Mas os outros dois especialistas que o PONTO FINAL ouviu não têm as mesmas certezas. Graça de Abreu, por exemplo, pensa que é exagerado estarem os dois espaços na mesma cidade e ainda por cima juntos: «Talvez estejamos perante uma situação em que vale mais a pena a existência de um e não de dois. A proximidade geográfica ali em Alcântara também não ajuda à existência de dois museus. Justificar-se-ia um museu no Porto, por exemplo». Para já, são muitas as dúvidas do poeta, tradutor e um dos primeiros portugueses a viver em Pequim depois de 1974: «O CCCM poderá continuar com o museu e outras actividades? Haverá complementaridade entre o que se faz no CCCM e na Fundação Oriente? Há público para actividades semelhantes nas duas instituições? Tenho sérias dúvidas. Seguirão caminhos paralelos ou cada instituição continuará com rumo próprio?».

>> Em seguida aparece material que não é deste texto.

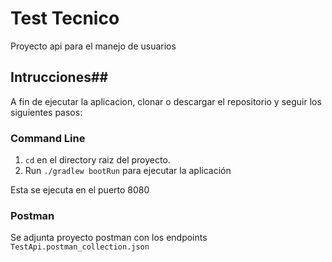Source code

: # Test Tecnico #
 Proyecto api para el manejo de usuarios

## Intrucciones##
A fin de ejecutar la aplicacion, clonar o descargar el repositorio y seguir los siguientes pasos:
### Command Line

1. `cd` en el directory raiz del proyecto.
2. Run `./gradlew bootRun` para ejecutar la aplicación

Esta se ejecuta en el puerto 8080

### Postman 
Se adjunta proyecto postman con los endpoints 
`TestApi.postman_collection.json`



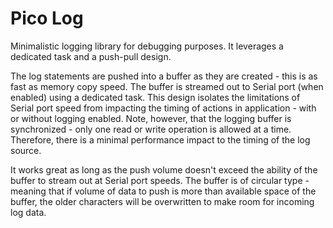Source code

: # Pico Log

Minimalistic logging library for debugging purposes. It leverages a dedicated task and a push-pull design.

The log statements are pushed into a buffer as they are created - this is as fast as memory copy speed. The buffer 
is streamed out to Serial port (when enabled) using a dedicated task. This design isolates the limitations of Serial port speed 
from impacting the timing of actions in application - with or without logging enabled. Note, however, that the logging buffer is 
synchronized - only one read or write operation is allowed at a time. Therefore, there is a minimal performance impact to the 
timing of the log source.

It works great as long as the push volume doesn't exceed the ability of the buffer to stream out at Serial port speeds. 
The buffer is of circular type - meaning that if volume of data to push is more than available space of the buffer, 
the older characters will be overwritten to make room for incoming log data.  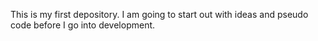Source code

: This is my first depository. I am going to start out with ideas and pseudo code before I go into development.
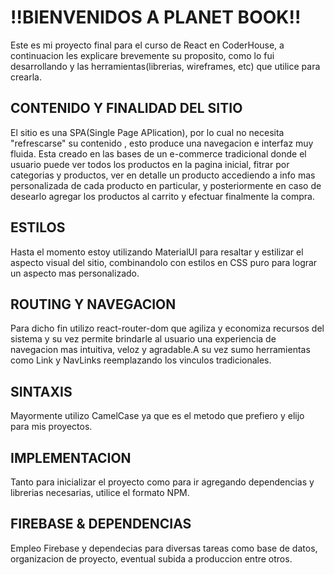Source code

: # !!BIENVENIDOS A PLANET BOOK!!

Este es mi proyecto final para el curso de React en CoderHouse, a continuacion les explicare brevemente su proposito, como lo fui desarrollando y las herramientas(librerias, wireframes, etc) que utilice para crearla.

## CONTENIDO Y FINALIDAD DEL SITIO

El sitio es una SPA(Single Page APlication), por lo cual no necesita "refrescarse" su contenido , esto produce una navegacion e interfaz muy fluida. Esta creado en las bases de un e-commerce tradicional donde el usuario puede ver todos los productos en la pagina inicial, fitrar por categorias y productos, ver en detalle un producto accediendo a info mas personalizada de cada producto en particular, y posteriormente en caso de desearlo agregar los productos al carrito y efectuar finalmente la compra.  


## ESTILOS

Hasta el momento estoy utilizando MaterialUI para resaltar y estilizar el aspecto visual del sitio, combinandolo con estilos en CSS puro para lograr un aspecto mas personalizado.

## ROUTING Y NAVEGACION
Para dicho fin utilizo react-router-dom que agiliza y economiza recursos del sistema y su vez permite brindarle al usuario una experiencia de navegacion mas intuitiva, veloz y agradable.A su vez sumo herramientas como Link y NavLinks reemplazando los vinculos tradicionales.

## SINTAXIS

Mayormente utilizo CamelCase ya que es el metodo que prefiero y elijo para mis proyectos.

## IMPLEMENTACION

Tanto para inicializar el proyecto como para ir agregando dependencias y librerias necesarias, utilice el formato NPM.


## FIREBASE & DEPENDENCIAS

Empleo Firebase y dependecias para diversas tareas como base de datos, organizacion de proyecto, eventual subida a produccion entre otros.
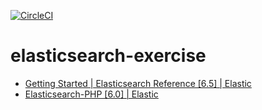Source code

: [![CircleCI](https://circleci.com/gh/takkyuuplayer/elasticsearch-exercise.svg?style=svg)](https://circleci.com/gh/takkyuuplayer/elasticsearch-exercise)

# elasticsearch-exercise

* [Getting Started \| Elasticsearch Reference \[6\.5\] \| Elastic](https://www.elastic.co/guide/en/elasticsearch/reference/current/getting-started.html)
* [Elasticsearch\-PHP \[6\.0\] \| Elastic](https://www.elastic.co/guide/en/elasticsearch/client/php-api/current/index.html)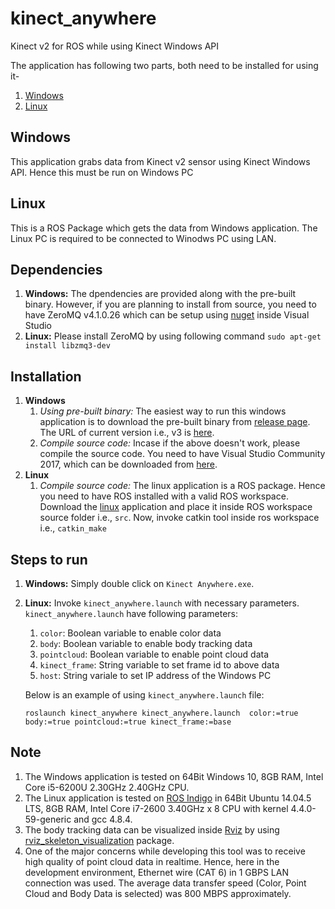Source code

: # kinect_anywhere
Kinect v2 for ROS while using Kinect Windows API


The application has following two parts, both need to be installed for using it-
1. [Windows](Windows)
1. [Linux](Linux)

## Windows
This application grabs data from Kinect v2 sensor using Kinect Windows API. Hence this must be run on Windows PC

## Linux
This is a ROS Package which gets the data from Windows application. The Linux PC is required to be connected to Winodws PC using LAN.

## Dependencies
1. **Windows:** The dpendencies are provided along with the pre-built binary. However, if you are planning to install from source, you need to have ZeroMQ v4.1.0.26 which can be setup using [nuget](https://www.nuget.org/packages/ZeroMQ/) inside Visual Studio
1. **Linux:** Please install ZeroMQ by using following command `sudo apt-get install libzmq3-dev`


## Installation
1. **Windows** 
     1. *Using pre-built binary:* The easiest way to run this windows application is to download the pre-built binary from [release page](https://github.com/ravijo/kinect_anywhere/releases). The URL of current version i.e., v3 is [here](https://github.com/ravijo/kinect_anywhere/releases/download/3/Kinect.Anywhere.Windows.v3.zip).
     1. *Compile source code:* Incase if the above doesn't work, please compile the source code. You need to have Visual Studio Community 2017, which can be downloaded from [here](https://www.visualstudio.com/downloads/).
1. **Linux** 
     1. *Compile source code:* The linux application is a ROS package. Hence you need to have ROS installed with a valid ROS workspace. Download the [linux](Linux) application and place it inside ROS workspace source folder i.e., `src`. Now, invoke catkin tool inside ros workspace i.e., `catkin_make`

## Steps to run
1. **Windows:** Simply double click on `Kinect Anywhere.exe`.
1. **Linux:** Invoke `kinect_anywhere.launch` with necessary parameters. `kinect_anywhere.launch` have following parameters:
     1. `color`: Boolean variable to enable color data
     1. `body`: Boolean variable to enable body tracking data
     1. `pointcloud`: Boolean variable to enable point cloud data
     1. `kinect_frame`: String variable to set frame id to above data
     1. `host`: String variale to set IP address of the Windows PC
     
     Below is an example of using `kinect_anywhere.launch` file:
     
     `roslaunch kinect_anywhere kinect_anywhere.launch  color:=true body:=true pointcloud:=true kinect_frame:=base`


## Note
1. The Windows application is tested on 64Bit Windows 10, 8GB RAM, Intel Core i5-6200U 2.30GHz 2.40GHz CPU.
1. The Linux application is tested on [ROS Indigo](http://wiki.ros.org/indigo) in 64Bit Ubuntu 14.04.5 LTS, 8GB RAM, Intel Core i7-2600 3.40GHz x 8 CPU with kernel 4.4.0-59-generic and gcc 4.8.4.
1. The body tracking data can be visualized inside [Rviz](http://wiki.ros.org/rviz) by using [rviz_skeleton_visualization](https://github.com/ravijo/rviz_skeleton_visualization) package.
1. One of the major concerns while developing this tool was to receive high quality of point cloud data in realtime. Hence, here in the development environment, Ethernet wire (CAT 6) in 1 GBPS LAN connection was used. The average data transfer speed (Color, Point Cloud and Body Data is selected) was 800 MBPS approximately.
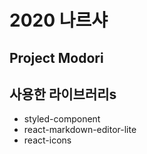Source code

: # 2020 나르샤

## Project Modori

## 사용한 라이브러리s

-   styled-component
-   react-markdown-editor-lite
-   react-icons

Já Jin Guo Ping lembra o espaço museológico que existe no CCCM: «perante a nova situação, o CCCM precisa de novas políticas, sobretudo em relação ao seu Museu». Mas este investigador não tem muitas esperanças: «Dada a actual situação financeira, um pouco difícil, na administração pública, talvez vá continuar como tem estado até agora».

CAIXA
Perguntas sem resposta

Atempadamente o PONTO FINAL enviou um conjunto de perguntas ao presidente do Centro Científico e Cultural de Macau, sobre o futuro e a relação com o Museu do Oriente, mas o actual gestor deste instituto público entende(u) que não deve prestar contas à comunicação social, pelo menos à de Macau, não tendo sido ainda desta que os leitores do PONTO FINAL puderam ficar a saber o que pensa Luís Filipe Barreto.